Il progetto Cult Of Youth inizia a farsi portabandiera delle produzioni musicali di Sean Rogan già dal 2007 con singoli e un LP limited edition ma solo nel 2011 con il same titled d’esordio si ha la possibilità di ascoltare il frutto di un lavoro di una band completa che aveva affiancato Sean nella composizione. Il disco presentava nel ruolo di addetto al mixing, Kevin McMahon, produttore degli Swans. Un nome che vi aiuterà sicuramente a collocare approssimativamente il sound dei CoY nei vostri tag musicali.
Dal 2011, la band di Brooklyn è rimasta uno dei nomi storici del roster della Sacred Bones Records, pubblicando tramite l’etichetta newyorkese Love Will Prevail e questo Final Days. In questi anni il sound del progetto è sempre rimasto fedele alle proprie origini cercando comunque di non pregiudicare una costante esplorazione di nuove terre, limitrofe sì non battute in precedenza. Come l’uroboro, simbolo della loro label, compiono un cerchio anche i Cult Of Youth, e partono dall’oscurità degli esordi verso venature psichedeliche e dall’eloquente positività di Love Will Prevail hanno assorbito la luce che torna fioca e flebile in Final Days.

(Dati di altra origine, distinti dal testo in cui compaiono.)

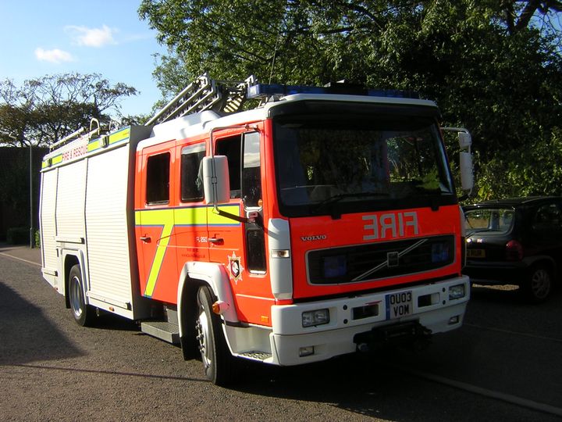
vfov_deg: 36.0
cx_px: 281
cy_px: 211
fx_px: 649
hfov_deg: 46.8
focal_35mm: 40
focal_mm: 5.2
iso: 100
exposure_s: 1/251
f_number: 5.4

Il disco si presenta con una combo estetica e musicale eclatante: una copertina di ambientazione biblica e una opening track, Todestrieb, che con le sue funeree percussioni evoca magistralmente la pulsione di morte che sta a significare. Da un lato l’impulso distruttivo e oscuro thanatos, dall’altro il suo rovescio, eros. La progressione del disco miscela con sapienza piccole gemme dal contenuto esplosivo come Empty Faction, God’s Garden e No Regression brani che suonano come gli Smiths con Morrissey in growl oppure ancora i Bauhaus che imbracciano le chitarre acustiche.
Nelle altre tracce invece i neofolker americani hanno letto per bene il manuale del genere scritto da artisti come Death In June (Of Amber, Roses) e l’ambiziosa Sanctuary, 9 minuti di liberazione dionisiaca e caotica dell’uomo.

Final Days è il ritorno all’ombra rassicurante e un’altra perla della collana dark di release di un 2014 non proprio esaltante, un piccolo sottobosco in cui alcuni nomi hanno ottenuto ampi consensi (vedi Iceage) e di riflesso hanno permesso, come per paradosso, di portare luce in questo scantinato di musicisti emaciati pieni di feels.

Tracce consigliate: God’s Garden, Down The Moon.